Hunter’s second ever buck green-scored 147 inches
Eighteen-year-old Colton Hanes killed a Yadkin County trophy buck that weighed 235 pounds and has been gross green-scored at 147 inches. It’s only the second buck he’s ever killed.
Hanes was a 4-year member of the Forbush High School hunter-education-safety team that qualified for the Youth Hunter Education Challenge high school national championship in Raton, N.M. They won the team title in 2015.
He put his outdoor skills to use by patterning a monster mountain buck’s movements enough to drop it on Nov. 11.
“He popped up Nov. 2 (on trail camera) and was the first deer I ever saw on a trail camera,” Hanes said. “I’d thrown out corn two weeks before all over a field. I had a 50-pound bag, but I didn’t put out that much.”
Hanes was hunting from a 12-foot-tall box stand in woods adjacent to a hayfield where he and his father mowed summer hay to feed cows. And he had some competition on a nearby property.
“A friend also was hunting him. He’d showed me some trail-cam pictures,” Hanes said. “The buck usually came (into the field) from 2 to 4 a.m. My friend sent me only three pictures, but he’d been watching the deer for three years. He guessed it was probably 5-years-old.”
He saw the deer before legal shooting light
Because of Veterans Day, the young hunter had the day off from work and school. So he arose early enough to reach his stand before daylight.
“The stand is on some of my land, so I drove my truck, parked, and only had a 100-yard walk,” he said.
When the sun melted away the fog that morning, Hanes spied a lone deer.
“He was the first deer I saw that morning,” he said. “It didn’t get light until 6 a.m. I could see him, but I couldn’t tell if it was a buck or a doe.”
With legal shooting time not until 6:30 a.m., Hanes had to sit for excruciatingly long minutes while waiting for the sun to burn off the mist.

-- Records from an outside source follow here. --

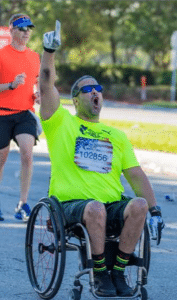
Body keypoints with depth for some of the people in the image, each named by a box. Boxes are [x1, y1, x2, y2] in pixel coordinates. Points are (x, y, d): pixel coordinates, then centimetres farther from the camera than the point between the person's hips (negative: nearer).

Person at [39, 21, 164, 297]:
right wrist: (49, 52, -14)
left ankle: (118, 272, -16)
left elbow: (136, 175, 13)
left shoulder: (117, 136, 20)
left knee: (139, 205, -29)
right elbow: (46, 86, -4)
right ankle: (99, 275, -18)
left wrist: (155, 210, 1)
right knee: (96, 209, -38)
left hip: (112, 206, 3)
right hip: (71, 204, -3)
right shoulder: (61, 122, 11)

“He finally turned, and I could see part of one antler,” he said. “Then a sun’s ray hit his brow tine, and I could see with my scope it was split. He had a big body.”
Hanes had loaded his Accura .50-calliber inline muzzleloader with 100 grains of Pyrodex. He seated a QT 250-grain sabot bullet down the muzzle.
Hanes had to get help dragging the big deer
“It’s an old gun, the same one I used in Hunter Safety competitions. So I felt comfortable with it,” he said.
Once it was light enough, Hanes stared through the Vortex 4-12×44 Crossfire scope at the buck.
“I didn’t know how long he’d stay in the field. So I put the crosshairs behind his shoulder at 100 yards and squeezed the trigger,” he said.
The buck mule-kicked, then extended its head while running 25 yards to the woods.
“It was pretty dry, so I could her him fall,” the young hunter said.
Hanes didn’t wait long until climbing down from his stand.
“It was a big field that drops off to a creek,” he said. “I could track where he’d stumbled in the leaves. He didn’t bleed at all.”
Hanes called his dad and friend Jordan Dinkins. They helped drag the buck to the field.
“I needed their help,” Hanes said. “He weighed 235 pounds.”